Negotiated pay growth across parts of the euro area is expected to ease in 2026 after a stronger 2025, according to the European Central Bank’s latest wage tracker update published on 6 May.
The ECB wage tracker — a tool that compiles pay rises set in collective bargaining agreements — points to negotiated wage growth of 3.2% in 2025 when one-off payments are spread out over time, based on agreements covering 51.3% of employees in the participating countries, the ECB said in a release on Wednesday.
For 2026, the same headline measure shows negotiated wage growth of 2.3%, based on coverage of 41.9% of employees.
A separate version of the tracker that does not smooth one-off payments, such as bonuses or inflation-compensation lump sums, shows negotiated wage growth of 3.0% in 2025 and 2.6% in 2026.
The tracker excluding one-off payments — intended to reflect more permanent base-pay increases — indicates negotiated wage growth easing from 3.8% in 2025 to 2.6% in 2026.

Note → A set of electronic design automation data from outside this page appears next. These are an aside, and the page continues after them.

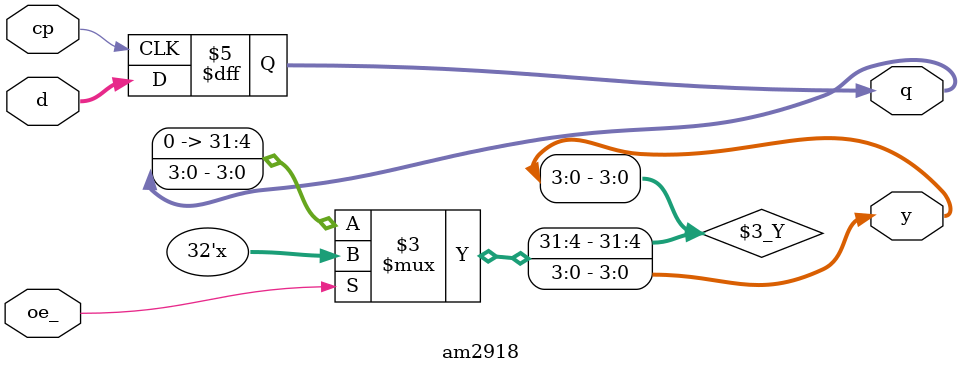
<source format=v>


`timescale 1ns / 100ps

module am2918(d, cp, oe_, q, y);

parameter WIDTH=4;
input [WIDTH-1:0] d;
input cp;
input oe_;
output [WIDTH-1:0] q;
output [WIDTH-1:0] y;
reg [WIDTH-1:0] q;

initial
begin 
	q = 'b0; 
end

always @(posedge cp) 
begin
	q <= d;
end
	
assign y = oe_ ? 'bz : q;

endmodule


</source>
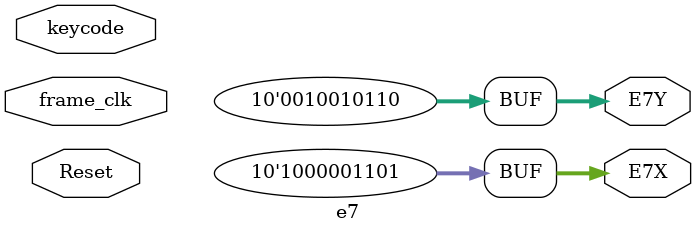
<source format=sv>



module  e7 ( input Reset, frame_clk, input [7:0] keycode,
               output [9:0]  E7X, E7Y);
    
       
    assign E7X = 525;
   
    assign E7Y = 150;
    

endmodule

</source>
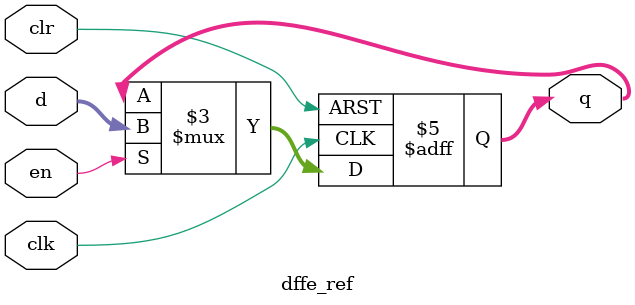
<source format=v>
module dffe_ref(q, d, clk, en, clr);
   
   //Inputs
   input [31:0] d;
	input clk, en, clr;
   
   //Internal wire
   wire clr;

   //Output
   output [31:0] q;
   
   //Register
   reg [31:0] q;

   //Intialize q to 0
   initial
   begin
       q = 32'b0;
   end

   //Set value of q on positive edge of the clock or clear
   always @(posedge clk or posedge clr) begin
       //If clear is high, set q to 0
       if (clr) begin
           q <= 32'b0;
       //If enable is high, set q to the value of d
       end else if (en) begin
           q <= d;
       end
   end
endmodule

</source>
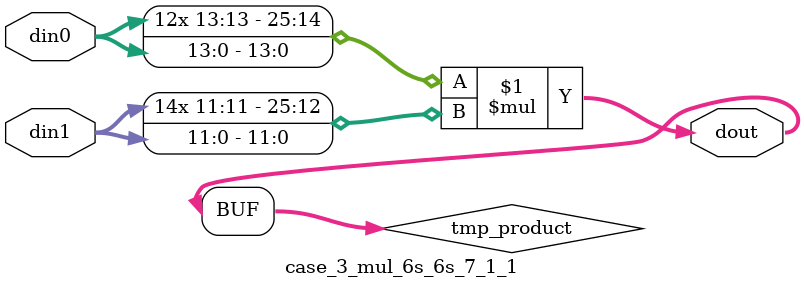
<source format=v>

`timescale 1 ns / 1 ps

 module case_3_mul_6s_6s_7_1_1(din0, din1, dout);
parameter ID = 1;
parameter NUM_STAGE = 0;
parameter din0_WIDTH = 14;
parameter din1_WIDTH = 12;
parameter dout_WIDTH = 26;

input [din0_WIDTH - 1 : 0] din0; 
input [din1_WIDTH - 1 : 0] din1; 
output [dout_WIDTH - 1 : 0] dout;

wire signed [dout_WIDTH - 1 : 0] tmp_product;



























assign tmp_product = $signed(din0) * $signed(din1);








assign dout = tmp_product;





















endmodule

</source>
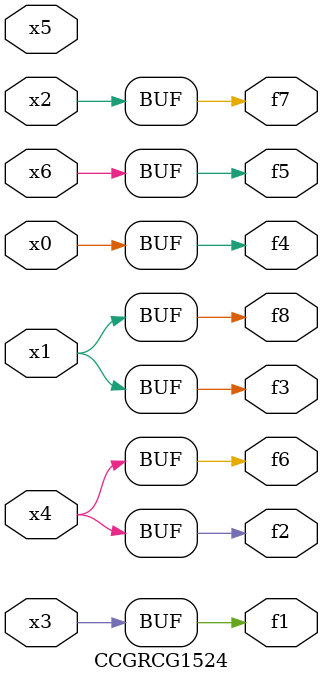
<source format=v>
module CCGRCG1524(
	input x0, x1, x2, x3, x4, x5, x6,
	output f1, f2, f3, f4, f5, f6, f7, f8
);
	assign f1 = x3;
	assign f2 = x4;
	assign f3 = x1;
	assign f4 = x0;
	assign f5 = x6;
	assign f6 = x4;
	assign f7 = x2;
	assign f8 = x1;
endmodule

</source>
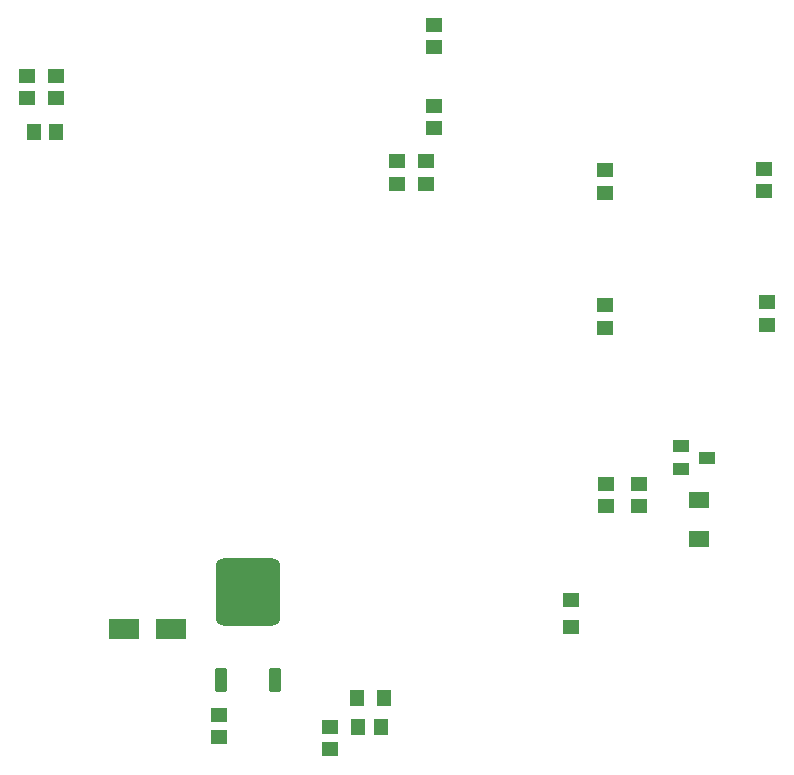
<source format=gtp>
G04*
G04 #@! TF.GenerationSoftware,Altium Limited,Altium Designer,22.10.1 (41)*
G04*
G04 Layer_Color=8421504*
%FSLAX25Y25*%
%MOIN*%
G70*
G04*
G04 #@! TF.SameCoordinates,D7D8B2A2-ADA4-419F-A72F-73B0DD1D3010*
G04*
G04*
G04 #@! TF.FilePolarity,Positive*
G04*
G01*
G75*
%ADD21R,0.05512X0.04724*%
%ADD22R,0.05500X0.05000*%
%ADD23R,0.07087X0.05315*%
%ADD24R,0.05512X0.03937*%
%ADD25R,0.09843X0.06693*%
%ADD26R,0.04724X0.05512*%
%ADD27R,0.05000X0.05500*%
G04:AMPARAMS|DCode=28|XSize=39.37mil|YSize=78.74mil|CornerRadius=4.92mil|HoleSize=0mil|Usage=FLASHONLY|Rotation=0.000|XOffset=0mil|YOffset=0mil|HoleType=Round|Shape=RoundedRectangle|*
%AMROUNDEDRECTD28*
21,1,0.03937,0.06890,0,0,0.0*
21,1,0.02953,0.07874,0,0,0.0*
1,1,0.00984,0.01476,-0.03445*
1,1,0.00984,-0.01476,-0.03445*
1,1,0.00984,-0.01476,0.03445*
1,1,0.00984,0.01476,0.03445*
%
%ADD28ROUNDEDRECTD28*%
G04:AMPARAMS|DCode=29|XSize=216.54mil|YSize=224.41mil|CornerRadius=27.07mil|HoleSize=0mil|Usage=FLASHONLY|Rotation=0.000|XOffset=0mil|YOffset=0mil|HoleType=Round|Shape=RoundedRectangle|*
%AMROUNDEDRECTD29*
21,1,0.21654,0.17028,0,0,0.0*
21,1,0.16240,0.22441,0,0,0.0*
1,1,0.05413,0.08120,-0.08514*
1,1,0.05413,-0.08120,-0.08514*
1,1,0.05413,-0.08120,0.08514*
1,1,0.05413,0.08120,0.08514*
%
%ADD29ROUNDEDRECTD29*%
D21*
X117487Y16723D02*
D03*
Y9243D02*
D03*
X208997Y157282D02*
D03*
Y149802D02*
D03*
Y202282D02*
D03*
Y194802D02*
D03*
X261997Y202782D02*
D03*
Y195302D02*
D03*
X262997Y150802D02*
D03*
Y158282D02*
D03*
X209599Y97723D02*
D03*
Y90242D02*
D03*
X220599D02*
D03*
Y97723D02*
D03*
X139739Y197777D02*
D03*
Y205258D02*
D03*
X149487Y205223D02*
D03*
Y197742D02*
D03*
X80487Y13242D02*
D03*
Y20723D02*
D03*
X25987Y226242D02*
D03*
Y233723D02*
D03*
X16513Y233757D02*
D03*
Y226277D02*
D03*
X152013Y243277D02*
D03*
Y250758D02*
D03*
X151987Y223723D02*
D03*
Y216243D02*
D03*
D22*
X197913Y58925D02*
D03*
Y49925D02*
D03*
D23*
X240339Y92500D02*
D03*
Y79311D02*
D03*
D24*
X234508Y110240D02*
D03*
Y102759D02*
D03*
X243169Y106499D02*
D03*
D25*
X48626Y49500D02*
D03*
X64374D02*
D03*
D26*
X18743Y215013D02*
D03*
X26223D02*
D03*
X126951Y16775D02*
D03*
X134432D02*
D03*
D27*
X126378Y26378D02*
D03*
X135378D02*
D03*
D28*
X81004Y32433D02*
D03*
X98996Y32433D02*
D03*
D29*
X90000Y61567D02*
D03*
M02*

</source>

How the 2026 wage path looks in the tracker
On a quarterly basis, the headline indicator for 2026 averages 1.8% in the first quarter, 2.1% in the second quarter, and 2.6% in both the third and fourth quarters, according to the ECB’s data.
The central bank said the upward path through 2026 is linked to the fading impact of large one-off payments made in 2024 but not in 2025.
Employee coverage in the wage tracker falls through 2026, standing at 45.6% in the first quarter and 38.8% by the fourth quarter.
The forward-looking horizon of the wage tracker remains unchanged at December 2026, while data for Austria were expanded to start in January 2013.